■ Assignment
Report the number of lines below in which the word "Bandana" occurs. Nothing else is needed.

(Transcribed page contents)

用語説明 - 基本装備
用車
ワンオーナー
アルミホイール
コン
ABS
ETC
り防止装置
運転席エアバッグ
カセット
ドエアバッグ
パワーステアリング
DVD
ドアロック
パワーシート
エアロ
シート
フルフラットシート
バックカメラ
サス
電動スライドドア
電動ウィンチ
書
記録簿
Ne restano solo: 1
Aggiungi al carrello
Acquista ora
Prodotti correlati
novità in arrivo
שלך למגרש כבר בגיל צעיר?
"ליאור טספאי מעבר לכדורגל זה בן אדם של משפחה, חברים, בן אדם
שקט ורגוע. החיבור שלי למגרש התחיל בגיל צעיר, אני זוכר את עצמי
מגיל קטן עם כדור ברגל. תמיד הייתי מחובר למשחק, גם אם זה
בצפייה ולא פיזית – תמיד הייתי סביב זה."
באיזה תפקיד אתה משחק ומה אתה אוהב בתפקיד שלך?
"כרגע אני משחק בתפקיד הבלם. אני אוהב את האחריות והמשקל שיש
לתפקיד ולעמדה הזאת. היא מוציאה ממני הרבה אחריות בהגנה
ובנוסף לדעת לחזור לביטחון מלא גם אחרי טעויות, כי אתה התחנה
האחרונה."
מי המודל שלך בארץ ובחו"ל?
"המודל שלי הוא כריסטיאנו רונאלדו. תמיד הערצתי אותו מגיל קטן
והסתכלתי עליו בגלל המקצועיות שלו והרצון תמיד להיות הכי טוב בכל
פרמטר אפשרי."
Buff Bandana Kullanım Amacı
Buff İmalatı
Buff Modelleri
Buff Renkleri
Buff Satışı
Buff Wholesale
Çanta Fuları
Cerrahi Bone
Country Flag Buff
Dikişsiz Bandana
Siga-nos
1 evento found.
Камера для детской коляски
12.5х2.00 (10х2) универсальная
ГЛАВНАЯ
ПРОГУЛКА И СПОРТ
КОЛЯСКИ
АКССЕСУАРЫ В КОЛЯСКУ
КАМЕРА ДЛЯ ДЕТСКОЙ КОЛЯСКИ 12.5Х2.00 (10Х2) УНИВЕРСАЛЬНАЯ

■ Answer to this task
2